Another thing that experts seem to agree on today is that H. erectus created the technology of the symmetrical and well-shaped “hand-axes” that you see in the featured photo (these are called Acheulian tools, and have been recovered from across East Africa and Asia) and traveled out of Africa into Asia, A million years later, the African population evolved into Homo sapiens, built better tools, and migrated out of Africa again to eventually take over the world. Many details remain unsettled, but this big outline has lasted for about 30 years as more fossils are discovered across Asia and Africa.

Elephant orphanage

Is poaching a major problem in Kenya? You hear and read conflicting reports. By most accounts it has come down in recent years. In absolute numbers, you get a sense of it only when you visit the elephant orphanage in the outskirts of Nairobi, run by the David Sheldrick Trust. The wildlife service of Kenya partners with many private trusts and agencies to counter poaching, of which the Sheldrick trust is one. Once a day the orphanage allows in a limited number of people to watch their wards being fed.

We walked between the pens to the area set aside for the feeding. The doors looked extremely sturdy, but it is not clear to me that they would stand up to a determined adolescent elephant. I guess one can pen an elephant in a shed like this only if it trusts its handlers, and is willing to stay inside. The pitchfork leaning on the wall probably meant that there was straw inside. It all looked like a place which I would have liked to peep into, but the doors were firmly shut.

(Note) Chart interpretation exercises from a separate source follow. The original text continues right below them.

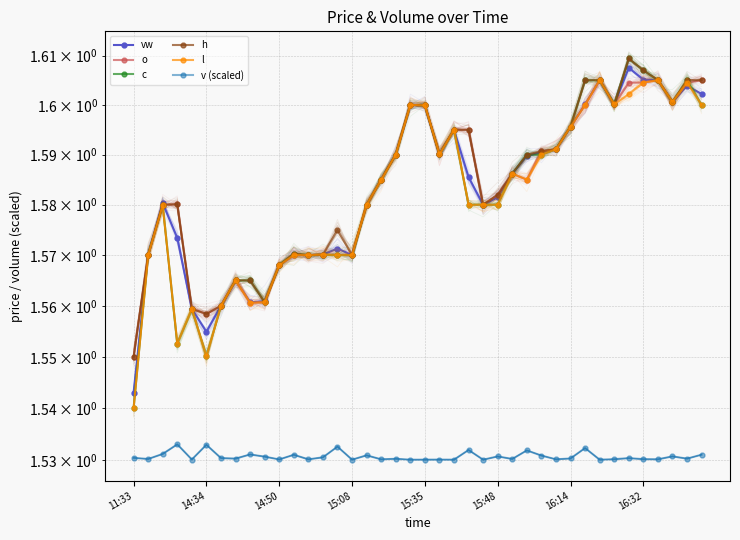

True or false: c and l intersect in this chart.

False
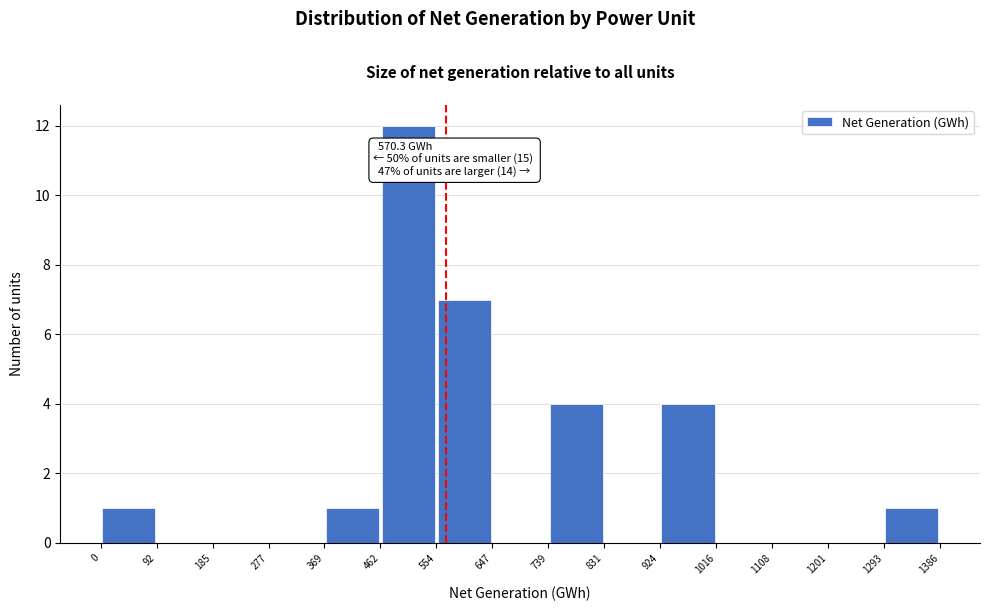

Over which range of the x-axis is the bar tallest?

462 to 554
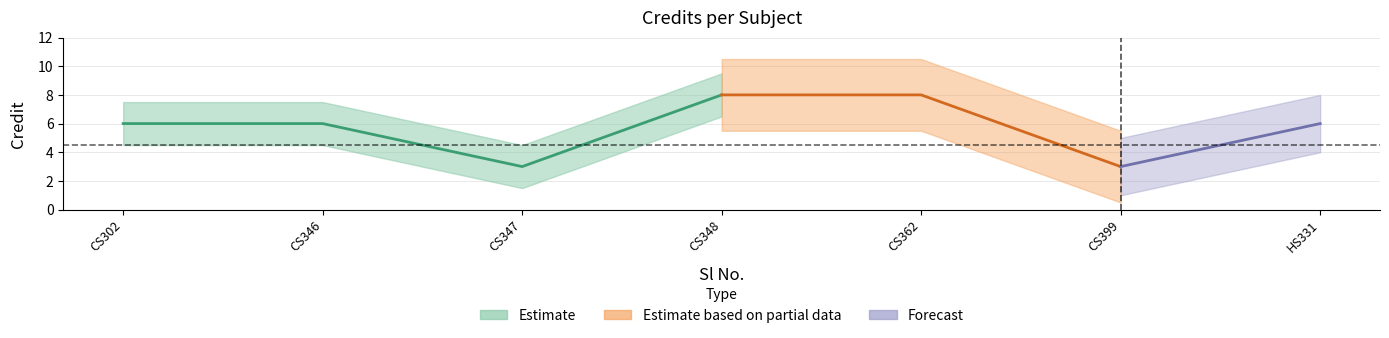

What is the sum of all values?

40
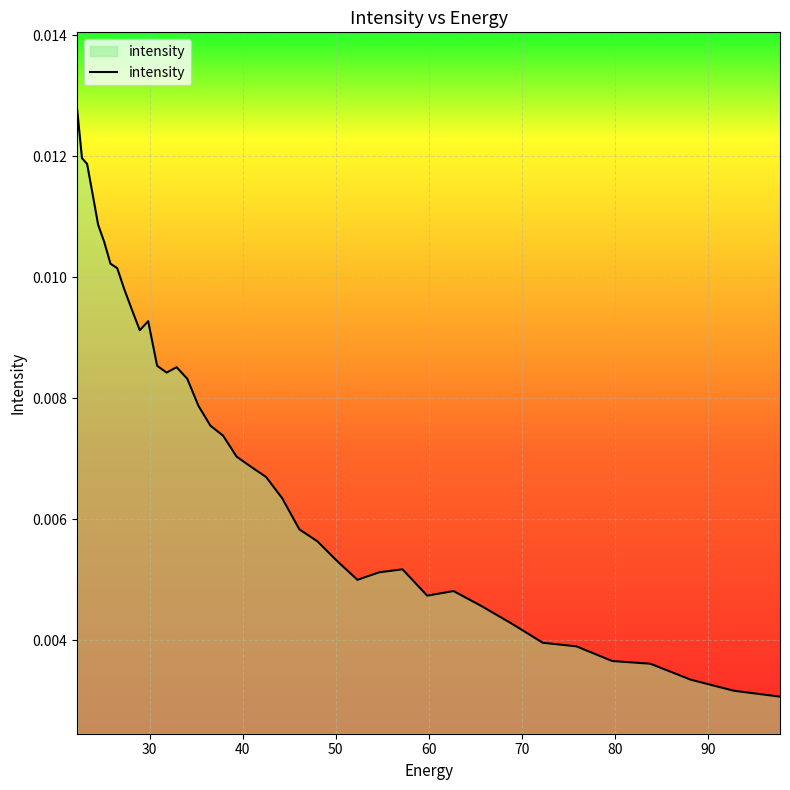

Is this an area chart (filled region under the line)?

Yes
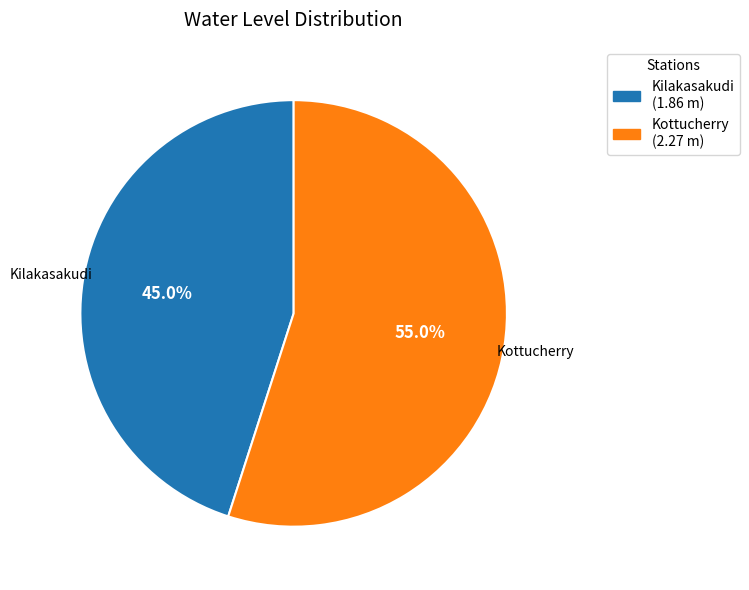

Is the sum of Kilakasakudi and Kottucherry greater than half?

Yes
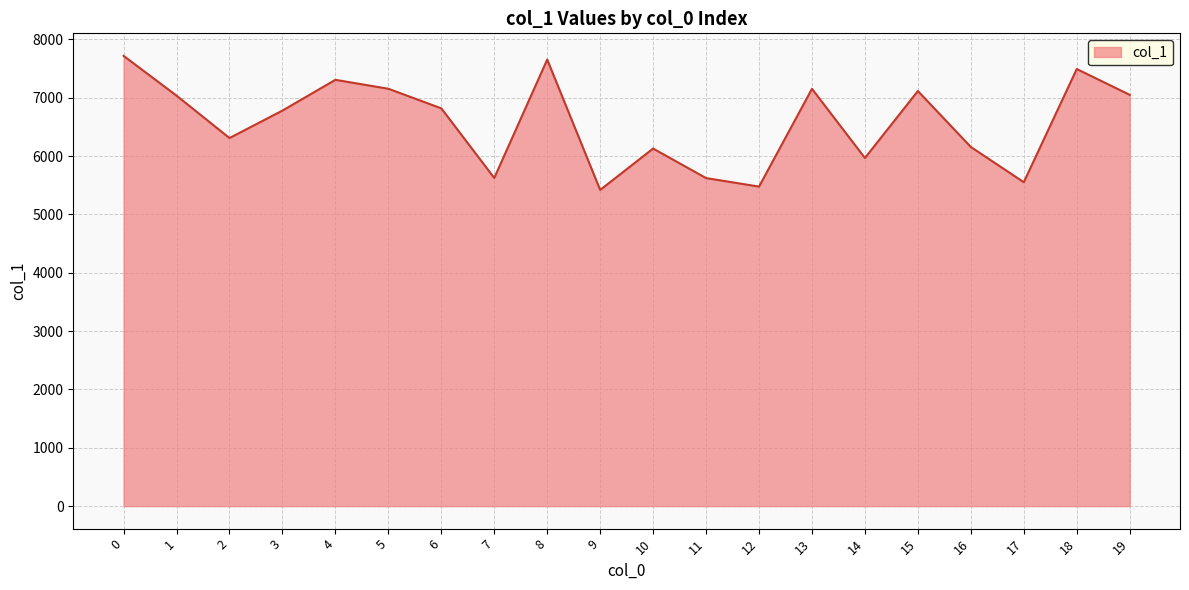

What is the average value?

6576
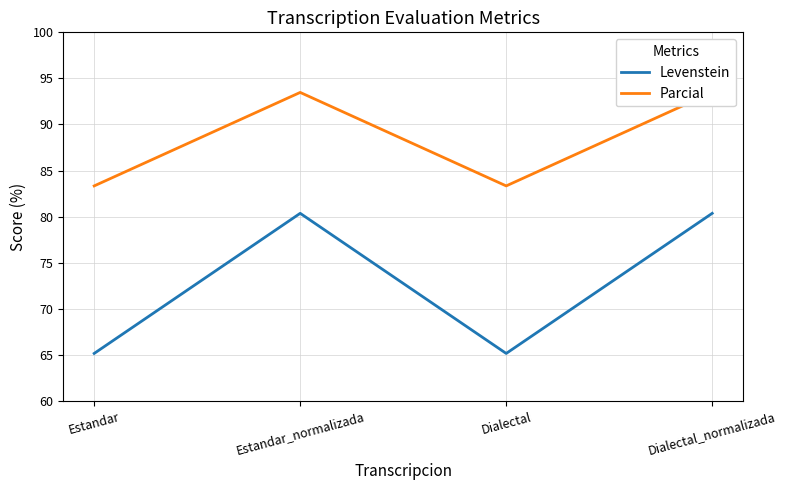

Which series has the largest range (max minus min)?

Levenstein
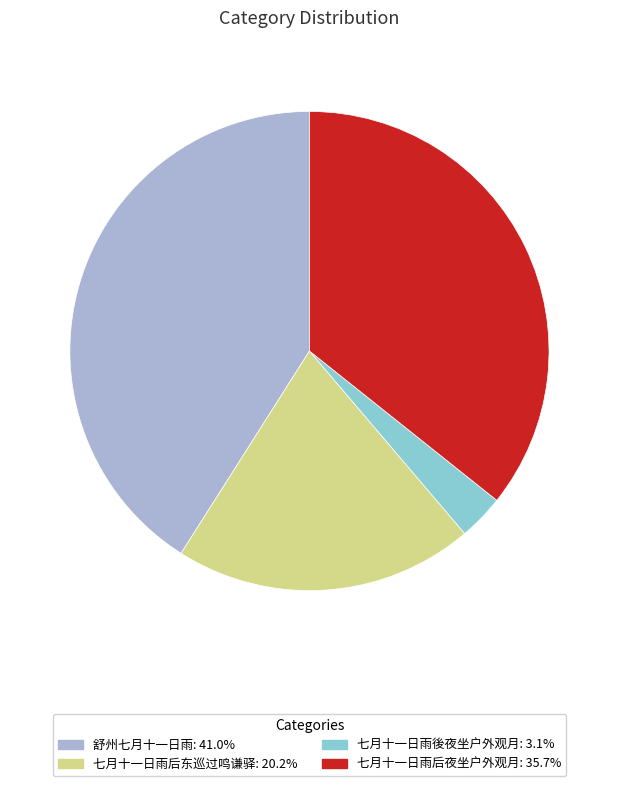

Does any single category account for the majority?

No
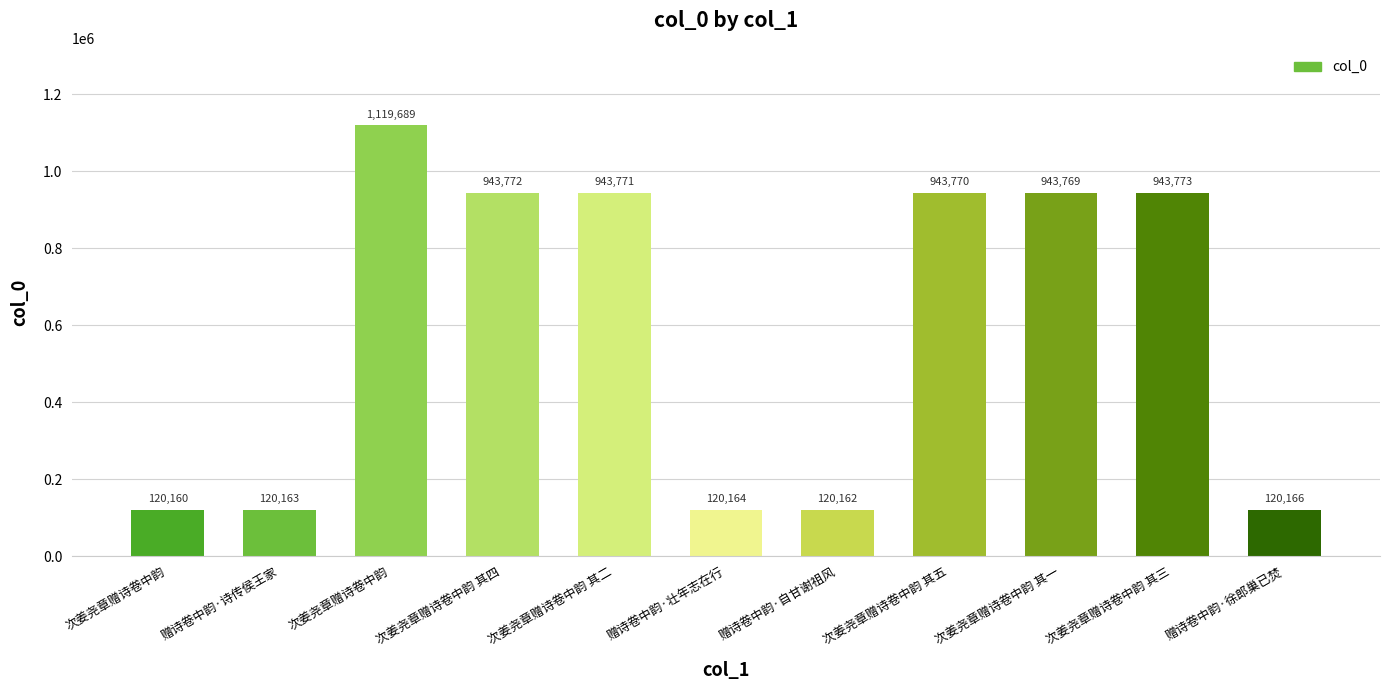

List the labels in order of value, largest first.

次姜尧章赠诗卷中韵, 次姜尧章赠诗卷中韵 其三, 次姜尧章赠诗卷中韵 其四, 次姜尧章赠诗卷中韵 其二, 次姜尧章赠诗卷中韵 其五, 次姜尧章赠诗卷中韵 其一, 赠诗卷中韵·徐郎巢已焚, 赠诗卷中韵·壮年志在行, 赠诗卷中韵·诗传侯王家, 赠诗卷中韵·自甘谢祖风, 次姜尧章赠诗卷中韵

The elephant babies ran into a clearing prepared for them when it was time. It was absolutely clear that they looked forward to this outing. Large bottles of milk had been kept ready for them, and they were gone in no time. The smallest of the lot went straight for a bucket of water instead, and stayed glued to it. It reminded me of a child who doesn’t realize it is thirsty until it sees water.

Milk, water, branches, balls, and mud pools. These were the things that had been set aside for the kids. Milk and water seemed to be the first priorities. The ball? I wondered whether it would be an elephant’s favourite toy. It reminded me of the time when, as a kid I’d sat in the front row outside a circus ring and had to duck under a football kicked by a baby elephant. Here the elephants kicked it now and then, but it was largely ignored. I guess my childhood visions of herds of elephants playing football on the plains of East Africa were baseless.

What did the elephants like most? I knew the answer already, of course. They like nothing better than to wallow in mud and blow dust over themselves and each other. After they had fed, gnawed at the branches, and drunk water, they went straight at the mud pools like a bunch of exuberant children, trying to push their way into it. The smallest one stayed overtime since it had difficulty hoisting itself out. I’ve seen documentaries of adult elephants helping babies to climb out of pools. Orphaned elephants can die in many ways, not just by predation.

Things, beautiful things

As a tourist in Kenya you will see a lot of handicrafts, from roadside stalls to museum gift shops. One thing you cannot miss seeing is the beautiful sense of design in every piece. Things for everyday use are sold on the pavement: from wooden furniture to beautifully decorated trays. I suppose these things are used by locals, but I could easily imagine us keeping one of these trays on our table as a fruit basket. Tourists are confronted with little (or big) carved pieces of stone or wood. They are beautifully decorated with the colours, lines, circles, and stippling that I began to identify as a local artistic idiom. Click on any of the images below to go into a better view of the merchandise. I really loved them.

All this beauty comes from a land which was systematically devastated by wars of slavery, during which able-bodied people were largely taken away captive. Who makes these, I asked now and then. Often the answer is mzee, a Swahili word meaning old man, used more as a term of respect than a description of age. If art like this is the remnant of the culture of this continent, I wonder what it will be like when it comes to a full flowering.